Concerning the comparison of accuracies, the only object-based approach which reported regeneration cover is from Amiri et al. [11]. They achieved an average of 60% detected regeneration cover and on single plots they reached up to 70%. This refers to errors of 40% and 30% which are a relatively small when considering the use of airborne data. However, our method could strongly improve the accuracy, since the largest mean error in the case of established regeneration amounted only 8.08%. In order to compare our results to a broader range of studies, we also considered non-object-based methods, like height-based point distribution approaches. For these types of methods Wing et al. reported outstanding good results with an error of ±22% and a bias of 0%. The disadvantage of their approach is, that they cannot differentiate individual tree objects of the regeneration.

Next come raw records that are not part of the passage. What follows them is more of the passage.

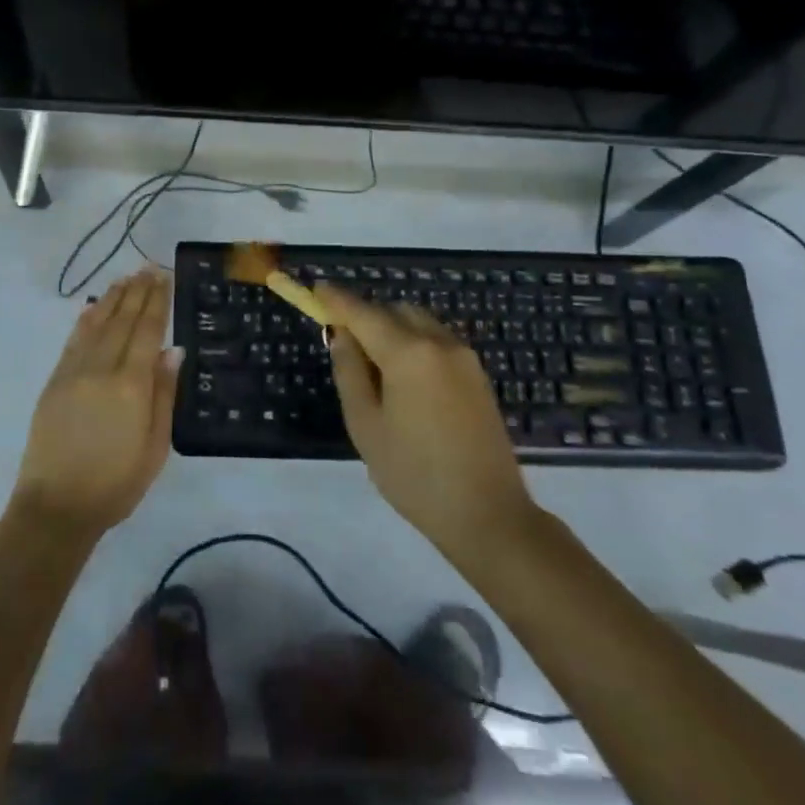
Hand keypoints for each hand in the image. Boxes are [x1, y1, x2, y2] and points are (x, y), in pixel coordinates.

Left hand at [15, 270, 178, 538]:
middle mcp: (101, 369)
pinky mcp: (55, 381)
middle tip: (149, 267)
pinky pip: (73, 341)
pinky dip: (85, 319)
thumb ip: (164, 396)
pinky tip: (92, 307)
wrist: (56, 506)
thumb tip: (174, 351)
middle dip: (137, 292)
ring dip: (112, 298)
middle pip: (122, 321)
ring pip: (96, 324)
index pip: (147, 332)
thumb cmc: (116, 484)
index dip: (157, 302)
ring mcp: (74, 372)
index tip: (164, 278)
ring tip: (125, 278)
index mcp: (131, 385)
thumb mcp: (154, 447)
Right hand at [316, 280, 536, 557]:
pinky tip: (404, 379)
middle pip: (395, 311)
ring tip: (374, 366)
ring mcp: (465, 358)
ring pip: (420, 323)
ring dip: (392, 328)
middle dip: (367, 316)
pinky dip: (414, 344)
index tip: (316, 288)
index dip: (337, 299)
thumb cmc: (413, 474)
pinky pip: (438, 342)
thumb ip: (349, 372)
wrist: (487, 515)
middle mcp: (440, 343)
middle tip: (343, 341)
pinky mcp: (478, 376)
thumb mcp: (366, 425)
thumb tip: (341, 336)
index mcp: (408, 353)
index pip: (364, 313)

This means that their method requires clearly separated forest layers. Hill and Broughton report correspondences of detected understory tree cover with field data of 77% in leaf-on state and 72% in leaf-off state [13]. The good results were achieved by seasonal timing and by considering all trees below the overstory canopy. Therefore, their method was not restricted to regeneration trees of defined size limits. Similarly, Morsdorf et al. estimated the vegetation cover of subdominant layers from ALS data with an accuracy of 48% [17]. Generally, the strongly varying definitions and thresholds used for understory estimation, which mostly do not match the size limits of forest regeneration, makes comparisons difficult. Independent from differences between approaches, it can be seen that the new method presented in this study achieved the best results. This demonstrates the advantage of using TLS data for regeneration estimation as well as the effectivity of our methodical framework.

6. Conclusions

The present study described a new method for estimating ground coverage of forest regeneration. In comparison to other studies, it used TLS instead of ALS data and introduced a processing framework which handled high data densities in combination with 3D object-based image analysis. Until now, this combination of properties was not used before and the accuracy of the results was better than earlier approaches. Methodically, the direct analysis of volumetric 3D data avoided to fall back to DSM-based methods or height distribution metrics of the point cloud. The use of TLS data allowed more precise and complete detection of suppressed trees, but it is not suitable for continuous wide area surveys. Instead, we tested our method on the basis of sample plots and adapted the analytical concept to the practices of the Swiss NFI. This supports potential integration into practical application and sample-based inventories. Since our method was developed on datasets in temperate montane forest which has a protective function against alpine natural hazards, additional tests with other types of forest should be carried out in the future. An interesting extension would be, to investigate the applicability of our method for unmanned aerial vehicle LiDAR, where the sensors are mounted on drone platforms. This could be an intermediate solution for surveying continuous areas on regional scale, since higher point densities and higher scan angles can be reached compared to classical ALS data.